*WORK INSTRUCTION A*: In the Wave Pictures text below, rewrite the paragraph beginning "The band has its origins" as a short bulleted list that keeps its main facts.
*WORK INSTRUCTION B*: From the Wave Pictures text below, extract everything from "The Wave Pictures are" down to "settling in London.", word for word.

*STUDY TEXT*:
┄┄┄┄┄┄┄┄┄┄
The Wave Pictures are an English rock band consisting of David Tattersall (vocals and guitar), Franic Rozycki (bass guitar) and Jonny Helm (drums).

==Background==
The band has its origins in a group called Blind Summit, which David and Franic formed with Hugh Noble in Wymeswold, near Loughborough in Leicestershire, in 1998. The band changed its name to the Wave Pictures and Hugh was eventually permanently replaced by Jonny Helm. They recorded and self-released a string of albums before settling in London.

The Guardian has described their work as "charming, witty pop songs shot through with Jonathan Richman's gawky glee and Suede's doomed provincial romanticism... They owe a certain debt to The Smiths, and Tattersall has Morrissey's knack of marrying the ridiculous and the sublime".
┄┄┄┄┄┄┄┄┄┄
*SOURCE MATERIAL*:
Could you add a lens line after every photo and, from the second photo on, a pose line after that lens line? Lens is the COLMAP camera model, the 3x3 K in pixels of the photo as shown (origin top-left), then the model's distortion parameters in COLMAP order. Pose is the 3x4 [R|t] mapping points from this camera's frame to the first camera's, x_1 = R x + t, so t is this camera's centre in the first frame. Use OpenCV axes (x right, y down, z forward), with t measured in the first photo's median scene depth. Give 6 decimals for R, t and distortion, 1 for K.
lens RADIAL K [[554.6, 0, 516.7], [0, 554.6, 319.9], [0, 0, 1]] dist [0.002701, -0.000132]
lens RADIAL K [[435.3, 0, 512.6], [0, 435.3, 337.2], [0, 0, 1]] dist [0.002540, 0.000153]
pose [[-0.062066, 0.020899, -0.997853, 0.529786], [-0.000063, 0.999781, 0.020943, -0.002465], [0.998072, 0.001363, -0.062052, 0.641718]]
┄┄┄┄┄┄┄┄┄┄
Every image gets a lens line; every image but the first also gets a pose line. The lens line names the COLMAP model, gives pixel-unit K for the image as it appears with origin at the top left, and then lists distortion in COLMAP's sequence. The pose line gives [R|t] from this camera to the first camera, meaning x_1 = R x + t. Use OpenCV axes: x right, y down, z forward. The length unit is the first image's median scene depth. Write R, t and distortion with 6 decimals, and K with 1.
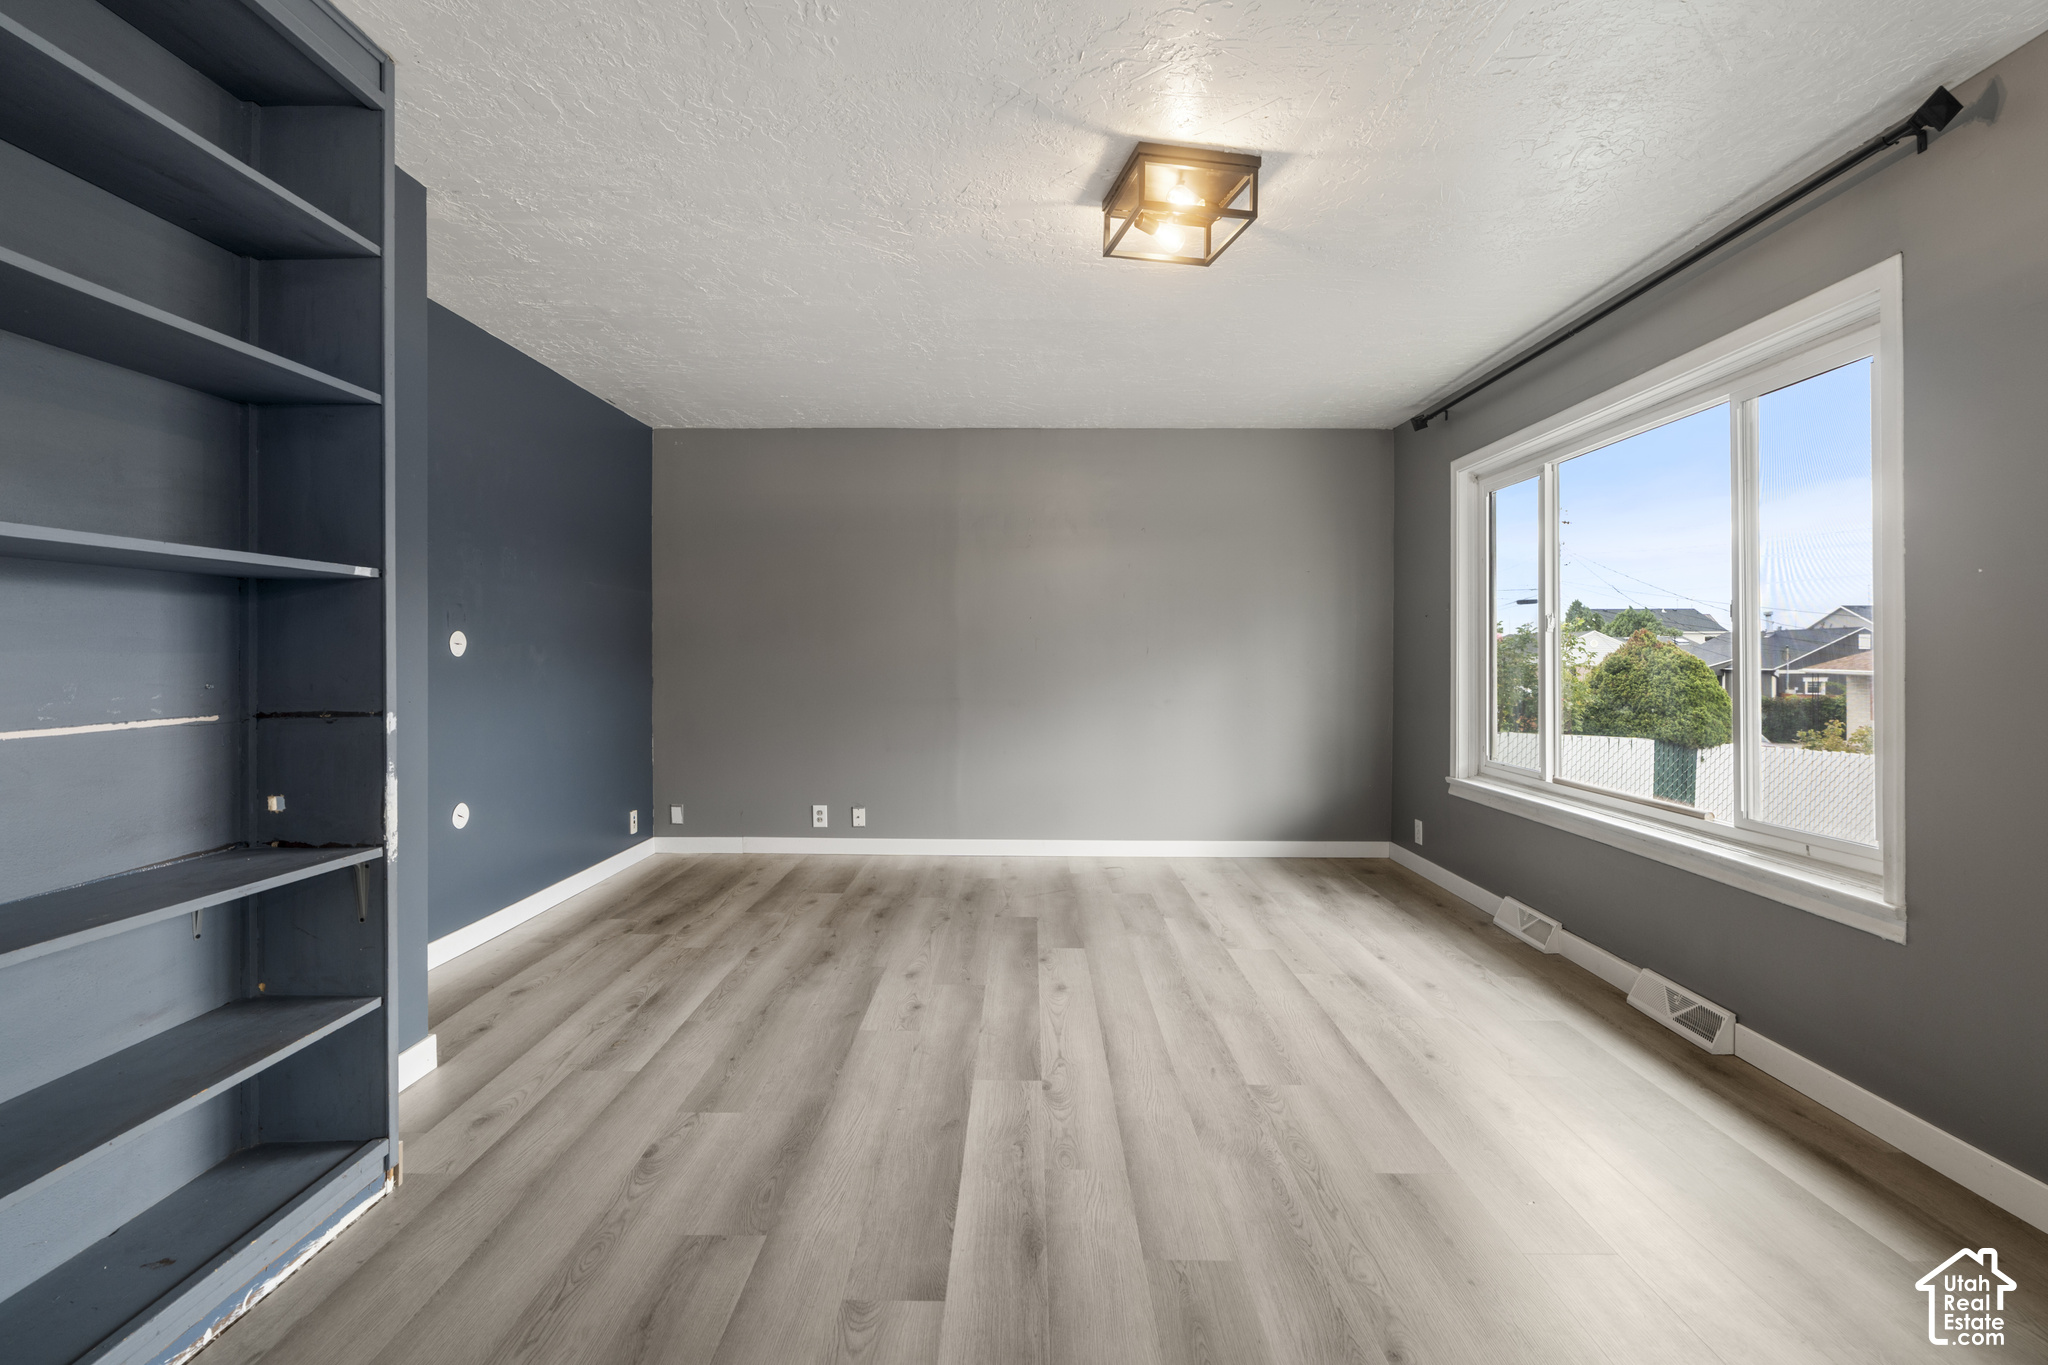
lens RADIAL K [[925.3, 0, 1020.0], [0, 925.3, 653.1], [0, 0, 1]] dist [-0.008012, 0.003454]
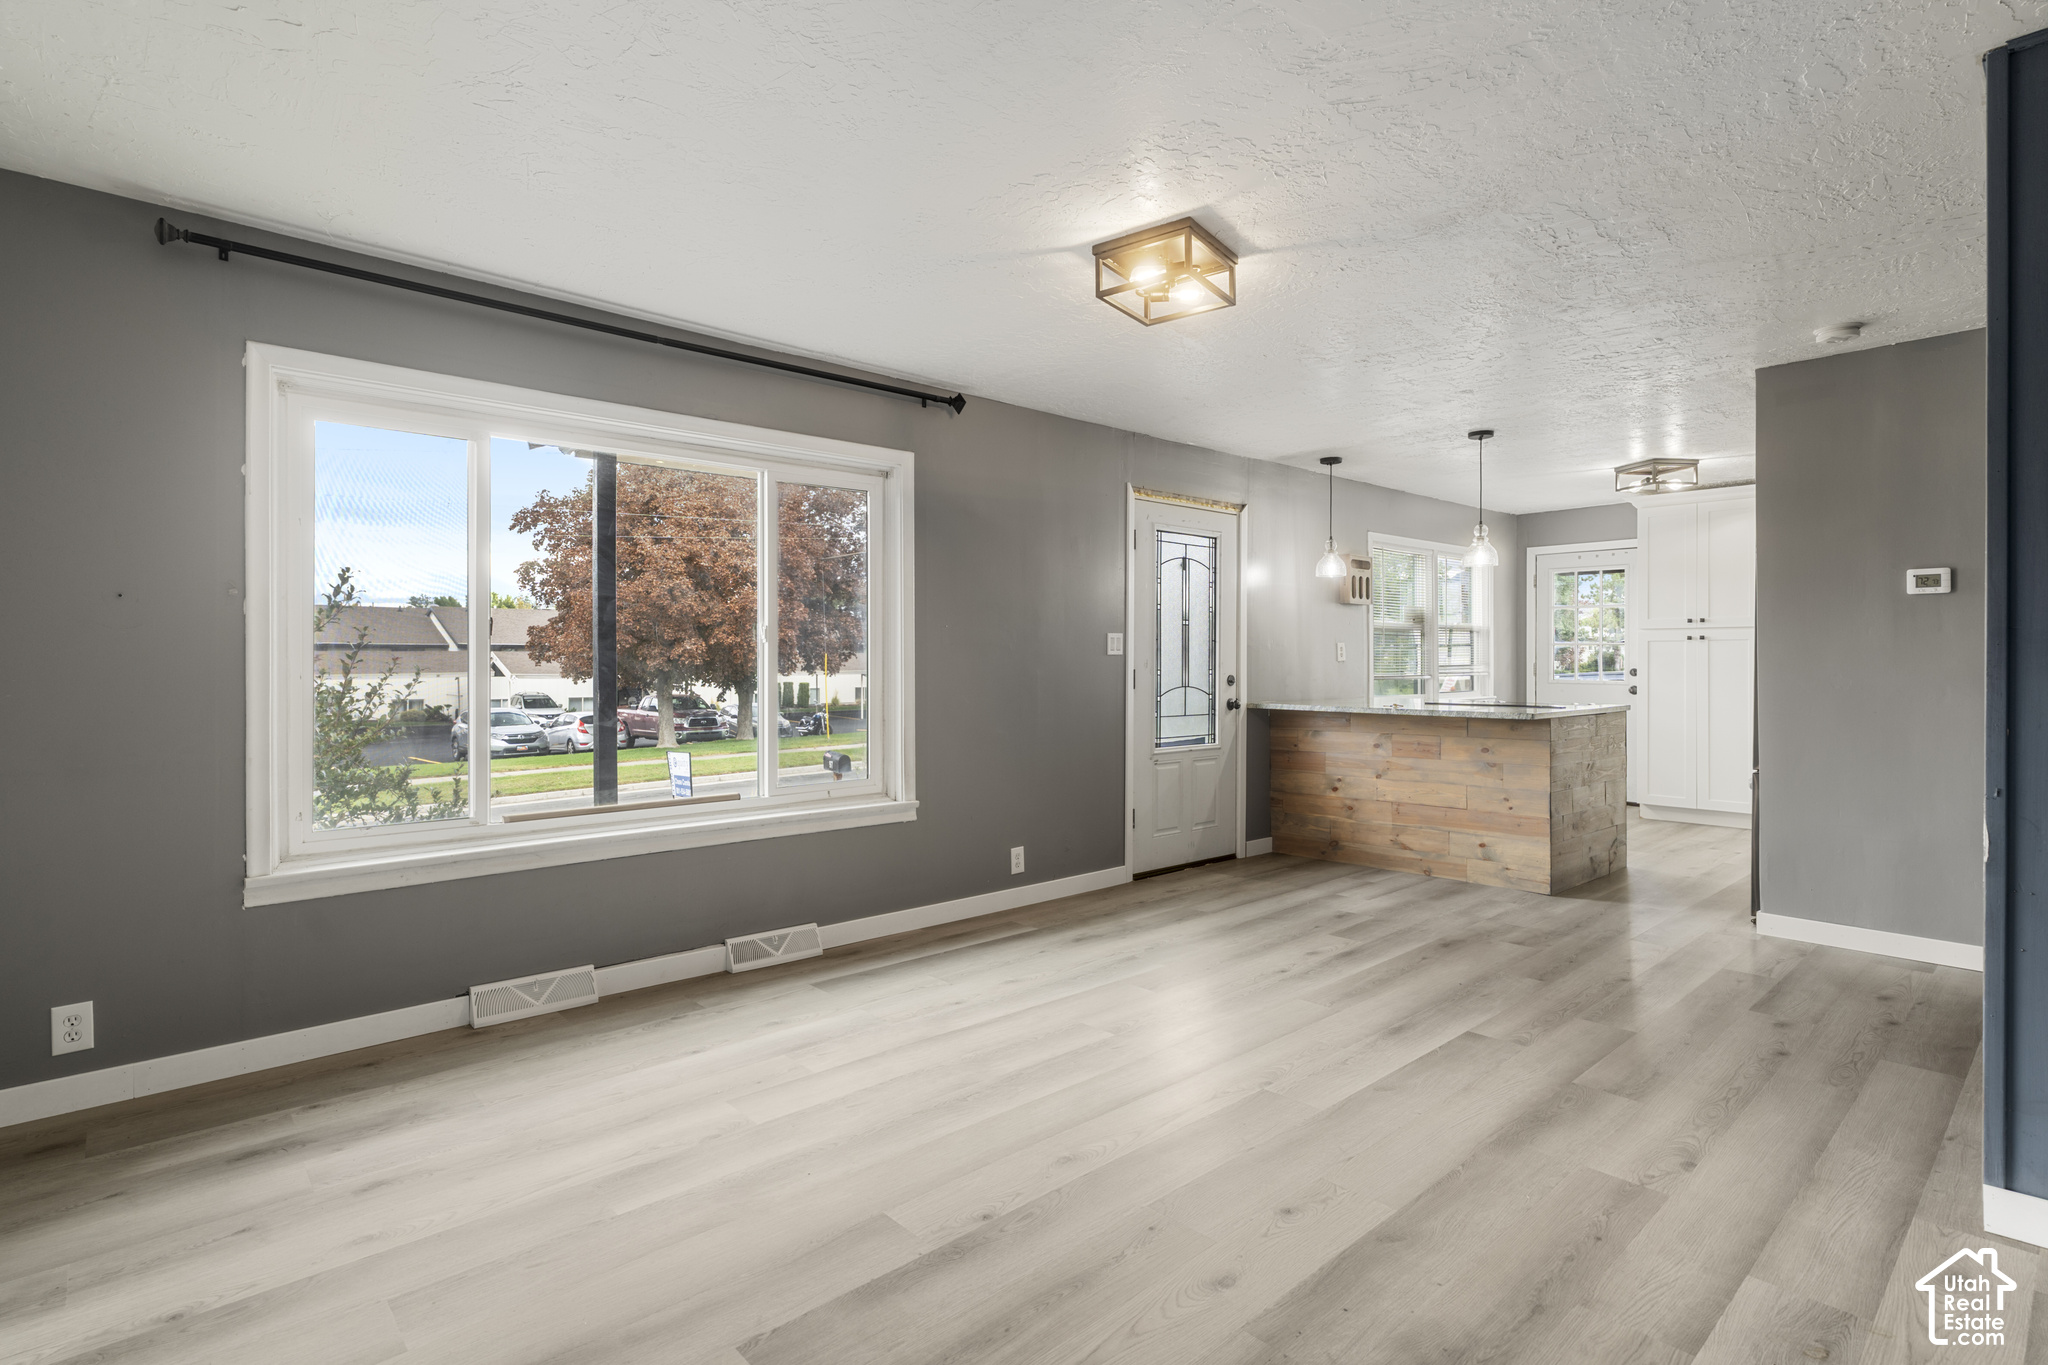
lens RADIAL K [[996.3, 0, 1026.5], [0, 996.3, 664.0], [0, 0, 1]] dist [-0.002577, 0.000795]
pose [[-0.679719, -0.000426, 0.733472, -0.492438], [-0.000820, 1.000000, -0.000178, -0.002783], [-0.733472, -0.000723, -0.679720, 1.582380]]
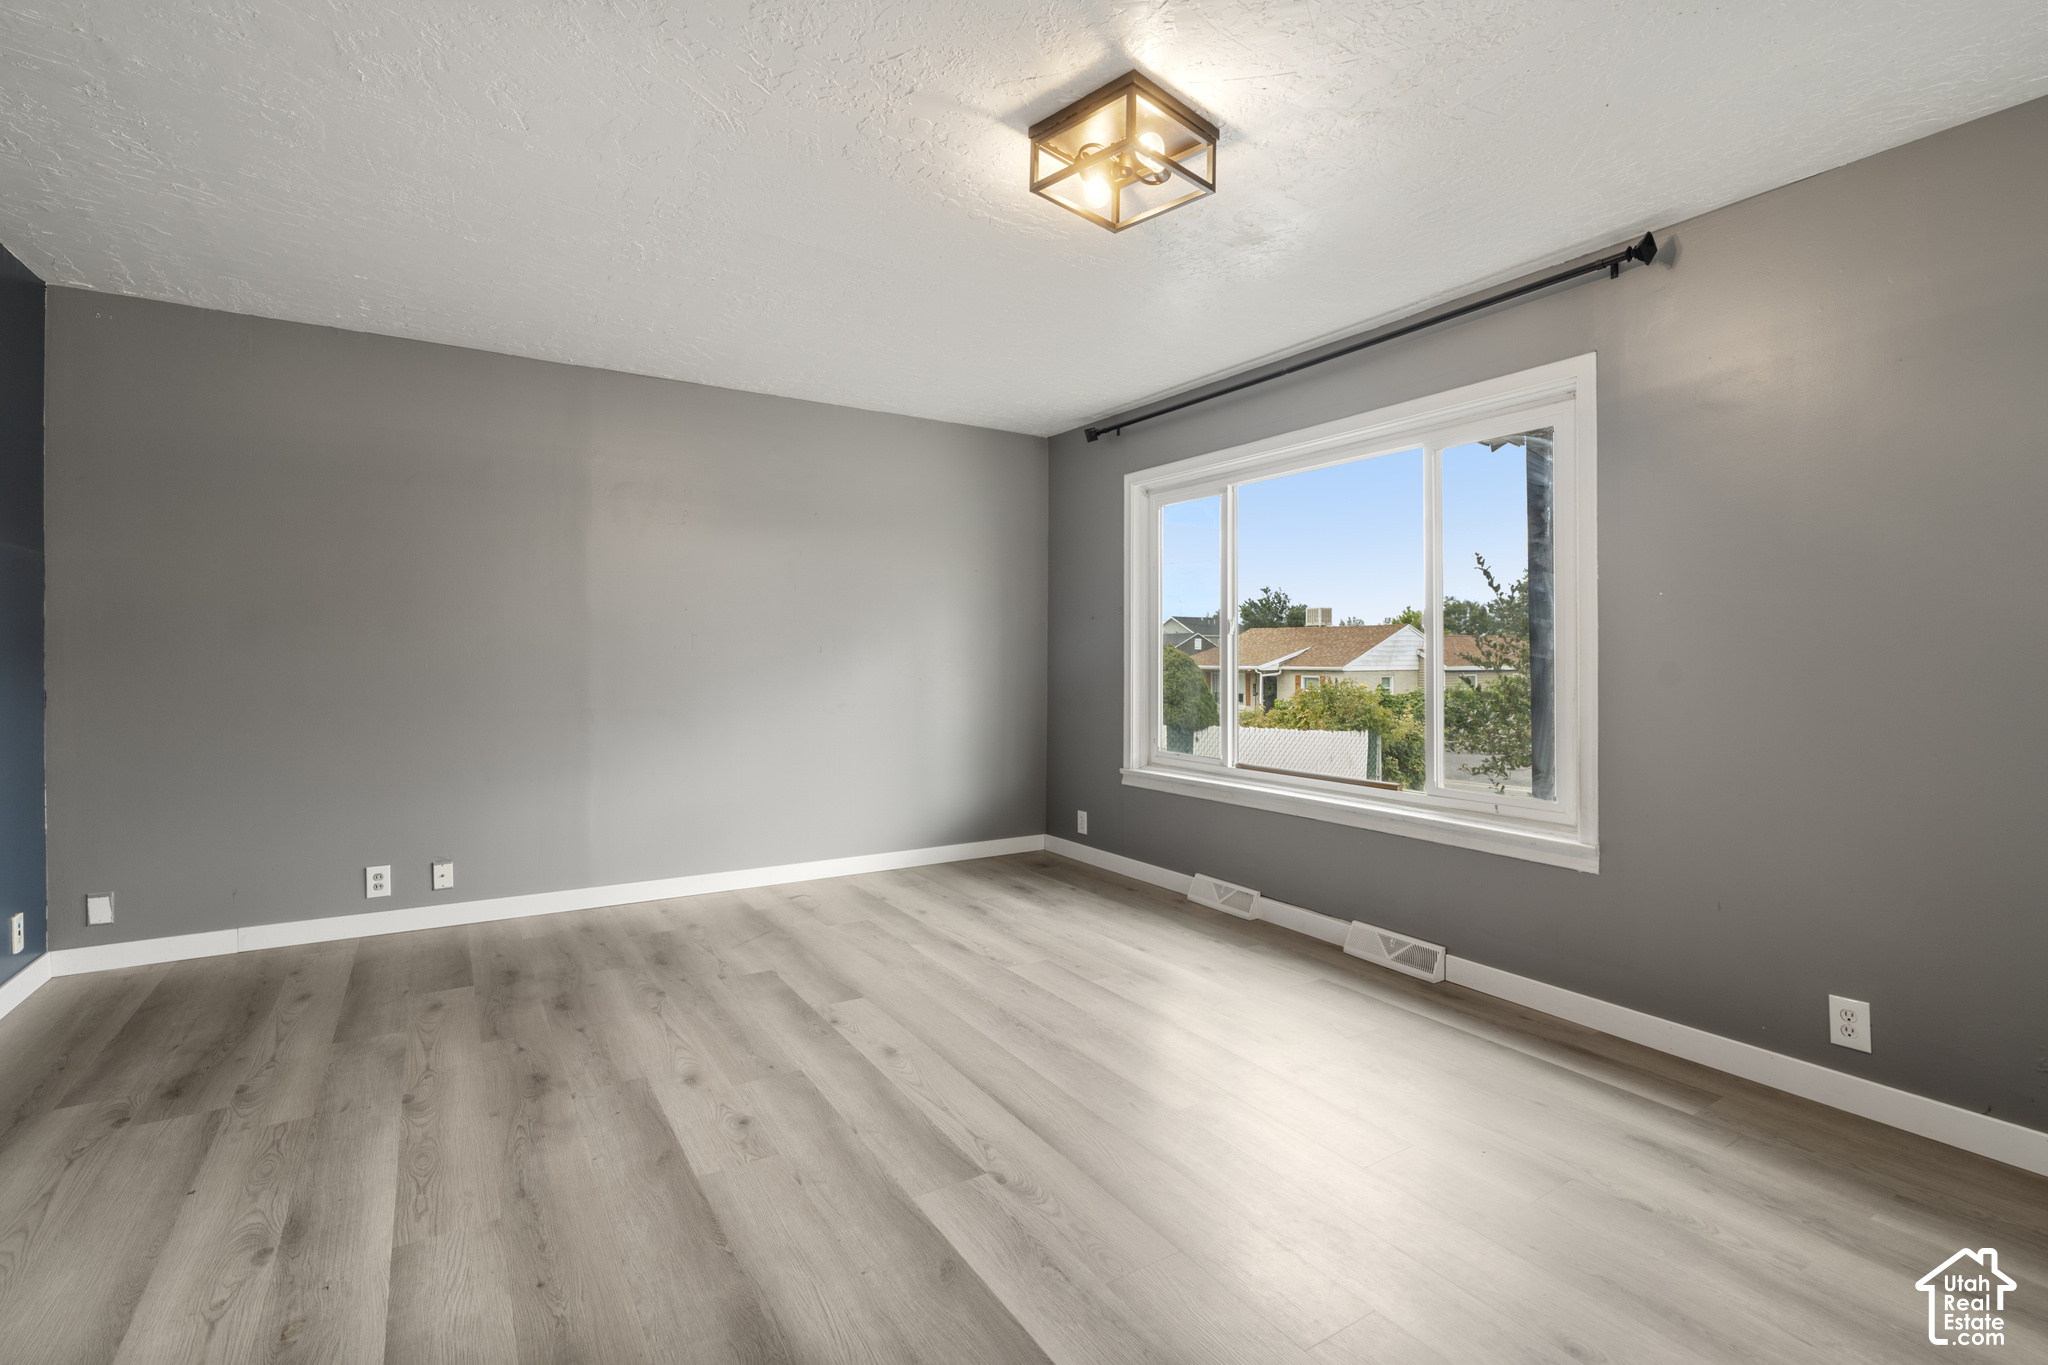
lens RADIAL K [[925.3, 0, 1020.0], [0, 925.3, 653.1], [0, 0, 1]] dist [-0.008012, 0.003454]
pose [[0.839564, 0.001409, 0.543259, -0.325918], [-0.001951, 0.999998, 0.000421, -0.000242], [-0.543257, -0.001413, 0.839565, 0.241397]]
┄┄┄┄┄┄┄┄┄┄
*EXPECTED OUTPUT A*:
- The band began as Blind Summit, formed in 1998 by David, Franic and Hugh Noble in Wymeswold, near Loughborough in Leicestershire.
- It changed its name to the Wave Pictures.
- Jonny Helm eventually replaced Hugh permanently.
- The band recorded and self-released a string of albums before settling in London.

*EXPECTED OUTPUT B*:
The Wave Pictures are an English rock band consisting of David Tattersall (vocals and guitar), Franic Rozycki (bass guitar) and Jonny Helm (drums).

==Background==
The band has its origins in a group called Blind Summit, which David and Franic formed with Hugh Noble in Wymeswold, near Loughborough in Leicestershire, in 1998. The band changed its name to the Wave Pictures and Hugh was eventually permanently replaced by Jonny Helm. They recorded and self-released a string of albums before settling in London.